You know, there’s a great book—won the Pulitzer Prize, it’s one of my favorite books and definitely one of my favorite movies—Lonesome Dove. Anybody familiar with it? Great story of two old, retired Texas rangers who put together a cattle drive from South Texas all the way to the Powder River in Montana, and they put this group together and they drove this herd of cattle northward into Nebraska where one of the favored employees, a scout—an Indian scout by the name of Josh Deets—died, and he was the trusted scout leader of Augustus McCrae and Captain Call. They buried Josh Deets, and standing over the grave, some of the guys in the troop are asking themselves, well, what do we do now? We’ve lost our leader, we’ve lost the guy that’s shown us the way, we’ve lost our star. And Gus McCrae, being the wily ol’ veteran he was, gathered up the team and rode on.

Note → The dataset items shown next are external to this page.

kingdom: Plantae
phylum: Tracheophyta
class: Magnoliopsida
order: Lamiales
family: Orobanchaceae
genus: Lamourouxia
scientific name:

“We’ve got to ride on.” If Bill Conger were here today, that’s exactly what he’d tell you. He’d say, “We’ve got to ride on with a grin on our face and a heavy heart, but that’s what we have to do.” Bill Conger’s legacy will ride on in the hallways of this building and these classrooms: his unique perspective on life; his infectious smile that we all got to see and enjoy every day; his creativity, and his sense of humor; his passion for teaching, his love for the Stars of Oklahoma City University, and, especially, his love for all of you, his students. God bless Bill Conger. Amen to his life and times.